A push above the aforementioned resistance barrier, at 1.9768, may help the buyers to feel a bit more comfortable. If so, GBP/NZD could move to the 1.9830 zone, marked by the high of September 3 rd, which could halt the uprise for a bit. That said, if the rate continues to balance above the previously-mentioned upside line, the outlook might remain positive. Another uprise and this time a break of the 1.9830 territory may increase the pair’s chances of moving further north. This is when GBP/NZD may travel to the 1.9928 hurdle, or the 1.9964 level, marked by the highest point of September and the high of August 27 threspectively.
In order to shift our attention to some lower areas, a break of the aforementioned upside line is needed. In addition to that, a rate-drop below yesterday’s low, at 1.9615, may strengthen the downside case. GBP/NZD might then drift to the 1.9475 zone, a break of which may set the stage for a push to the area between the 1.9345 and 1.9325 levels, marked by the lows of October 14 thand 1 strespectively.
As for the Rest of Today’s Events
Besides the Trump-Biden debate, the only worth mentioning events on the economic agenda are the US existing home sales for September, and the initial jobless claims for last week. Existing home sales are expected to have increased somewhat, while initial jobless claims are forecast to have declined to 860k from 898k the week before.
As for tonight, during the Asian session Friday, we have New Zealand’s CPI for Q3, but no forecast is available for neither the qoq rate nor the yoy one. At its last meeting, the RBNZ kept its Official Cash Rate (OCR) and its Large-Scale Asset Purchases (LSAP) unchanged, repeating that further monetary stimulus may be needed in the foreseeable future, including a Funding for Lending Program, a negative OCR, and purchases of foreign assets.

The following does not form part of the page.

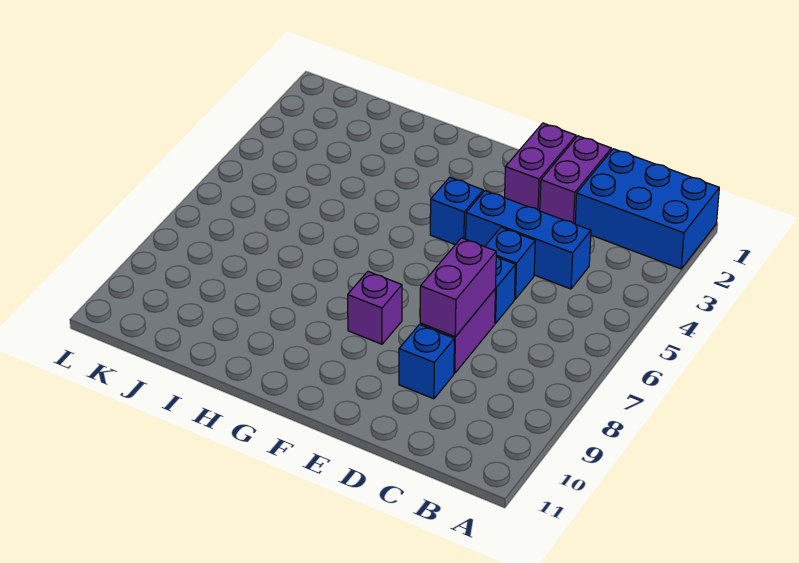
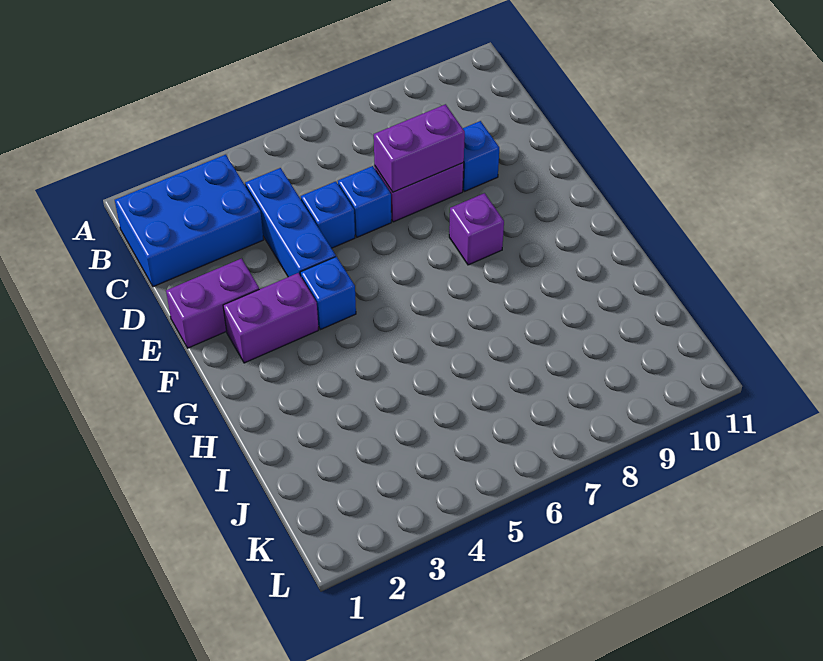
blue brick A1:C2 level 1 -> blue brick B1:C3 level 1
purple brick D1:D2 level 1 -> purple brick F2:F3 level 1

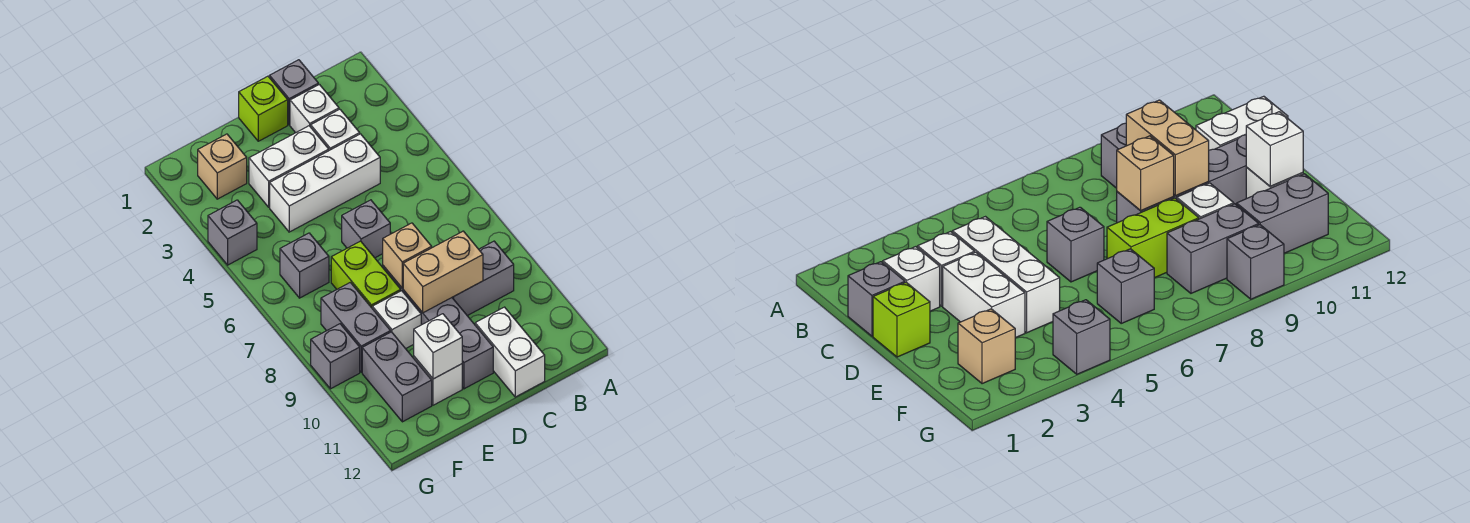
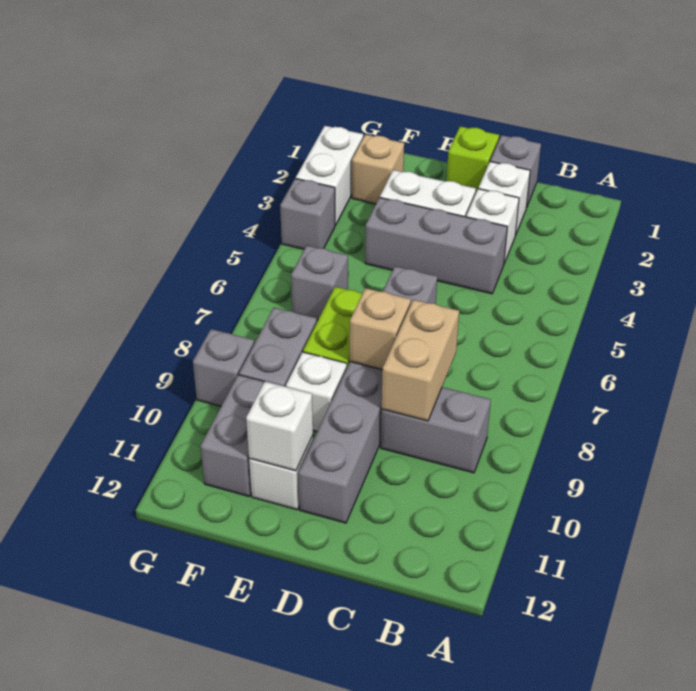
white brick C4:E4 level 1 -> grey brick C4:E4 level 1
tan brick C9:D9 level 2 -> tan brick C8:C9 level 2
white brick C11:C12 level 1 -> white brick G2:G3 level 1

That said, recently, RBNZ Assistant Governor Christian Hawkesby said that some economic data have surprised to the upside, reducing the chances for the adoption of negative interest rates by this Bank. However, he added that the discussion of negative rates is “not a game of bluff”, keeping the prospect well on the table. With that in mind, a better-than-expected CPI may reduce the chances of policymakers acting at the next gathering, scheduled for November 11th, while a disappointment may revive some speculation for an imminent cut, which could result in a slide in the local currency.
We get CPI data from Japan as well, but for the month of September. No forecast is available for the headline rate, while the core one is anticipated to have remained unchanged at -0.4% yoy. The headline Tokyo rate slid to +0.2% yoy from +0.3%, but the core one ticked up to -0.2% yoy from -0.3%. This suggests that the National rates may move in a similar fashion as well.
We also have four speakers on today’s agenda: BoE Governor Andrew Bailey, BoE Chief Economist Andy Haldane, ECB Executive Board member Fabio Panetta and Richmond Fed President Thomas Barkin.